Home completions fared quite differently, and December’s pace of completions was just 0.1% below the pace of December 2024. Single-family home completions grew 10.2% while multifamily completions fell 15.9%. The Northeast saw a major influx of multifamily homes come onto the market, as the overall completions figure grew by 56.1% year over year at the same time that single-family home completions fell by 30.3%. Completions grew in the Midwest (8.4%) and South (4.2%) as well, but fell by 29.1% in the West.
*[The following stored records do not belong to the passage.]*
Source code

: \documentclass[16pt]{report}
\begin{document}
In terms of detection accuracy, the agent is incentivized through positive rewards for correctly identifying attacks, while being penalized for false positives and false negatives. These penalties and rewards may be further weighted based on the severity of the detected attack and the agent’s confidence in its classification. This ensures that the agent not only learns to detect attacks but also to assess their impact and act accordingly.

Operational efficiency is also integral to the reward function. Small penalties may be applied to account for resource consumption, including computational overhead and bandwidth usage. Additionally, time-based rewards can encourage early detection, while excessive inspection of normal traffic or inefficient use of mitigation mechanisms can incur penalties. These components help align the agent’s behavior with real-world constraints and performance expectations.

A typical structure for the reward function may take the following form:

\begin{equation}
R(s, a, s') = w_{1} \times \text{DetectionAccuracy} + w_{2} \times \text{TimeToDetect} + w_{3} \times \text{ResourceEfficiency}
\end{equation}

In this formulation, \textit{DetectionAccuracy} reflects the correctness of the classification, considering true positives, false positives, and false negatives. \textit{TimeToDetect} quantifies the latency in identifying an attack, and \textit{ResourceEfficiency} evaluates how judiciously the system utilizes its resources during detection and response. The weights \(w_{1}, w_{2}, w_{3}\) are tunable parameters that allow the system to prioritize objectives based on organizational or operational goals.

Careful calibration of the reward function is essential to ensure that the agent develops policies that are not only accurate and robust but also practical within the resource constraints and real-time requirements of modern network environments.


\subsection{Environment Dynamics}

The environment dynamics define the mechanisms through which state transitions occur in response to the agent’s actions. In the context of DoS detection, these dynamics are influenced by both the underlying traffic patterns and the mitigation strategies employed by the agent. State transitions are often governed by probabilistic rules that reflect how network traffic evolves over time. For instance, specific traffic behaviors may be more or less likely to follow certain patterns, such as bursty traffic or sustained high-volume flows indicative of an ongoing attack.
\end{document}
What does this mean for homebuyers, sellers, homeowners, and the housing market

Taken together, these results point to a slightly disappointing 2025 for builders and a cautious start to 2026. Especially in the single-family home segment, builders are wary of being left with inventory they can’t sell as buyers face their own uncertainty and grapple with mortgage rates above 6%. Builders are slowing down, but the country still faces a housing shortage that can only be addressed in the long run by building more homes. Without a jolt of confidence for both buyers and builders, progress will not be made toward closing that gap.